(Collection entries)
------------------------------------

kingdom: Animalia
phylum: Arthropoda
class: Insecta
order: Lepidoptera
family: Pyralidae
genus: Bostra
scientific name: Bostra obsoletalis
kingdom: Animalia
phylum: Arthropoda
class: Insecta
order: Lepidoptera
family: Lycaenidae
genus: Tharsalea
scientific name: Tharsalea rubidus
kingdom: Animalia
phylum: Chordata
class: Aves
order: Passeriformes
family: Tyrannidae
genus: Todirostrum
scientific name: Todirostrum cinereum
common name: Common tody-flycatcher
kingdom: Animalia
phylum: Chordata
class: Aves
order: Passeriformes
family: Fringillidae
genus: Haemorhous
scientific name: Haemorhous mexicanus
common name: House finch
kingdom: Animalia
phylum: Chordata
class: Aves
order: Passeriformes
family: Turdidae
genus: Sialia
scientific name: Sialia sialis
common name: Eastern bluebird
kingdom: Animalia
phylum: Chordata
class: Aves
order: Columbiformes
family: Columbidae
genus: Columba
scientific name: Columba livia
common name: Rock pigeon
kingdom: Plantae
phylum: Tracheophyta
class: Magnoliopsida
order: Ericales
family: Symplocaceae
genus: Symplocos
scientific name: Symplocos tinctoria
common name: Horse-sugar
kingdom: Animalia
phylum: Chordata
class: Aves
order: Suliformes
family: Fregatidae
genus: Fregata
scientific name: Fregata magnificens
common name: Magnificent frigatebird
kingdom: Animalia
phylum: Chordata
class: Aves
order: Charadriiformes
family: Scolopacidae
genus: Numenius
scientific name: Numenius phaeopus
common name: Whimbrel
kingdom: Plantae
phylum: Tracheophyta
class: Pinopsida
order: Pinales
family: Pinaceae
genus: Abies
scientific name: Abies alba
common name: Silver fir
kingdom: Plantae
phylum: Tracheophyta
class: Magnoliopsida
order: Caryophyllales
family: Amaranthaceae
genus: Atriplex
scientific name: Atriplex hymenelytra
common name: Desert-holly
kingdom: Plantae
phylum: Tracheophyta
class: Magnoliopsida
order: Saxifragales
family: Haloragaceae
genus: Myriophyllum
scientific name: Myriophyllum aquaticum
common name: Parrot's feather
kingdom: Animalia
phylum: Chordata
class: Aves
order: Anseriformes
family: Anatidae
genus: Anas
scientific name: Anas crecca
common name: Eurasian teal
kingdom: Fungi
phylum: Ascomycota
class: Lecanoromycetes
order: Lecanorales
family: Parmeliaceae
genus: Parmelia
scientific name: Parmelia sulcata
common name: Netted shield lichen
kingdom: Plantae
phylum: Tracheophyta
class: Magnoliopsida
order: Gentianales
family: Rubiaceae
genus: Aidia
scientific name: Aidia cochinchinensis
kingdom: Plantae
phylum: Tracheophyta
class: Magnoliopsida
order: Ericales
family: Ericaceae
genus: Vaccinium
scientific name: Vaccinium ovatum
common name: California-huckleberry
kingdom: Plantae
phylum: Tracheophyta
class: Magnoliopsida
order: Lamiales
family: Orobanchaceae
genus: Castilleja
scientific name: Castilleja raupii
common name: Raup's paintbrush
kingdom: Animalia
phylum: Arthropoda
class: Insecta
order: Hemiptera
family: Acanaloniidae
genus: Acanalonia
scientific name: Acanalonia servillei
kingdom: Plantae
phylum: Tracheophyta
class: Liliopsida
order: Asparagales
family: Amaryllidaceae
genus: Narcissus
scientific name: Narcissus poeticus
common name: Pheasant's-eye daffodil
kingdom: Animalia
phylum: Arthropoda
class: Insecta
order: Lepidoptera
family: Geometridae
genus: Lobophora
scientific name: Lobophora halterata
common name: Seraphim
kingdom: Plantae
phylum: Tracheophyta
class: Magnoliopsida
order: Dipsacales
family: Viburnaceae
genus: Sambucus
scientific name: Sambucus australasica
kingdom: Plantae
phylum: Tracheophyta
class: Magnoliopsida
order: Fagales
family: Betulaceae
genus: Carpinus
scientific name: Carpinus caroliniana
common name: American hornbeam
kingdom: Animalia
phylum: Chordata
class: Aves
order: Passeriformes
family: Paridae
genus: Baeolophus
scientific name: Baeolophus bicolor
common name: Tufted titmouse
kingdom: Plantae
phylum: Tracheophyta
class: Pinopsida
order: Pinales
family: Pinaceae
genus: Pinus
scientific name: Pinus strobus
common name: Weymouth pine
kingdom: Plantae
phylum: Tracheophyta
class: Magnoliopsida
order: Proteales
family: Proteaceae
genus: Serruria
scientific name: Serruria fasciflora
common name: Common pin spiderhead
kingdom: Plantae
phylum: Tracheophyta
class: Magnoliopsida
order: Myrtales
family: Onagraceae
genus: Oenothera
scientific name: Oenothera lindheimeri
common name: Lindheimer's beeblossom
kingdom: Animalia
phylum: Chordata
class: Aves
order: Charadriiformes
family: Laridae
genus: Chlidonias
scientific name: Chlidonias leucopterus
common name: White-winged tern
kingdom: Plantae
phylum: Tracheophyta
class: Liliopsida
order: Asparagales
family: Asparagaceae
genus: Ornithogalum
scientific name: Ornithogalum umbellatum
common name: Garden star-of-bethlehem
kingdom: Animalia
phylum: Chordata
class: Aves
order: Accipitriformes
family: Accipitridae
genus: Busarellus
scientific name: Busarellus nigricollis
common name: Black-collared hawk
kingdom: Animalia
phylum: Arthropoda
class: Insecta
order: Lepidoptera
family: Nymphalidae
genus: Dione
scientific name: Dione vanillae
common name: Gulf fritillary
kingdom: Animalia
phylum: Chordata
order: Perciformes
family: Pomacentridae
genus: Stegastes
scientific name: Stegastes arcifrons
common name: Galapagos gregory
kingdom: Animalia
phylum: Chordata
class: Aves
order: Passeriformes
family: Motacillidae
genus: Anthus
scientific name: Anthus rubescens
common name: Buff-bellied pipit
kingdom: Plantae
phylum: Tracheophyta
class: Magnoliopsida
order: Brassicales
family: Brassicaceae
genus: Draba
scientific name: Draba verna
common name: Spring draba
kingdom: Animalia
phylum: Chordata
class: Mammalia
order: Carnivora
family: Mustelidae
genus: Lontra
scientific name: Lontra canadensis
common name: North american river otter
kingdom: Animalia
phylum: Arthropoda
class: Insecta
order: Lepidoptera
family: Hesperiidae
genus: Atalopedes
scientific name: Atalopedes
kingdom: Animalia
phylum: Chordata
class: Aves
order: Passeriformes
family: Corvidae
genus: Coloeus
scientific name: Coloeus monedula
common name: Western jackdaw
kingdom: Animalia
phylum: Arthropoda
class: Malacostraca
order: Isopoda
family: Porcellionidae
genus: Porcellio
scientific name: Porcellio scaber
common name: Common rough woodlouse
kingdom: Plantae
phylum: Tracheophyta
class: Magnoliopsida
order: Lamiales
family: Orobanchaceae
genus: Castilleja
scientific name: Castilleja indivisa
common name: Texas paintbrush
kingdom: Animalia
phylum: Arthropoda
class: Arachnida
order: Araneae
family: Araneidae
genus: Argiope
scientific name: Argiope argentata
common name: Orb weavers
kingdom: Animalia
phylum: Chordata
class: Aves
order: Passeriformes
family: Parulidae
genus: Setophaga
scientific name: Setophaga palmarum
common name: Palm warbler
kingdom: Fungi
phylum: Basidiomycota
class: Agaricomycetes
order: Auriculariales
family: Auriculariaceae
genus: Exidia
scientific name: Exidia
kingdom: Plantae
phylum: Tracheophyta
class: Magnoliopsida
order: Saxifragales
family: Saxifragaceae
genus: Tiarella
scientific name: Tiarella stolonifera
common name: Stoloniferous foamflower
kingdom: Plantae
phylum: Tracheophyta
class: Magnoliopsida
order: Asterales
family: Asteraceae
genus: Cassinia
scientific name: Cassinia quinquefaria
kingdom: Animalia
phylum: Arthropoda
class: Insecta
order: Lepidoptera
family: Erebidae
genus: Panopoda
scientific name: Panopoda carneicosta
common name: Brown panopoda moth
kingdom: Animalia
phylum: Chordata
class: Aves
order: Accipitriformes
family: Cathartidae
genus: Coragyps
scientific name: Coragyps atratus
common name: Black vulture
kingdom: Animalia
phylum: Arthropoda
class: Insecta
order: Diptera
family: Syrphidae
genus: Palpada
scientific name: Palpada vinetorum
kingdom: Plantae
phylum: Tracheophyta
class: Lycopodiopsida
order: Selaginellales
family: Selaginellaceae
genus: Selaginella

------------------------------------

▶ Exercise aim
Write out, word for word, the lines above from the one containing "common name: Tufted titmouse" through the one containing "genus: Oenothera", including both of those lines and nothing else.

▶ Worked answer
common name: Tufted titmouse
kingdom: Plantae
phylum: Tracheophyta
class: Pinopsida
order: Pinales
family: Pinaceae
genus: Pinus
scientific name: Pinus strobus
common name: Weymouth pine
kingdom: Plantae
phylum: Tracheophyta
class: Magnoliopsida
order: Proteales
family: Proteaceae
genus: Serruria
scientific name: Serruria fasciflora
common name: Common pin spiderhead
kingdom: Plantae
phylum: Tracheophyta
class: Magnoliopsida
order: Myrtales
family: Onagraceae
genus: Oenothera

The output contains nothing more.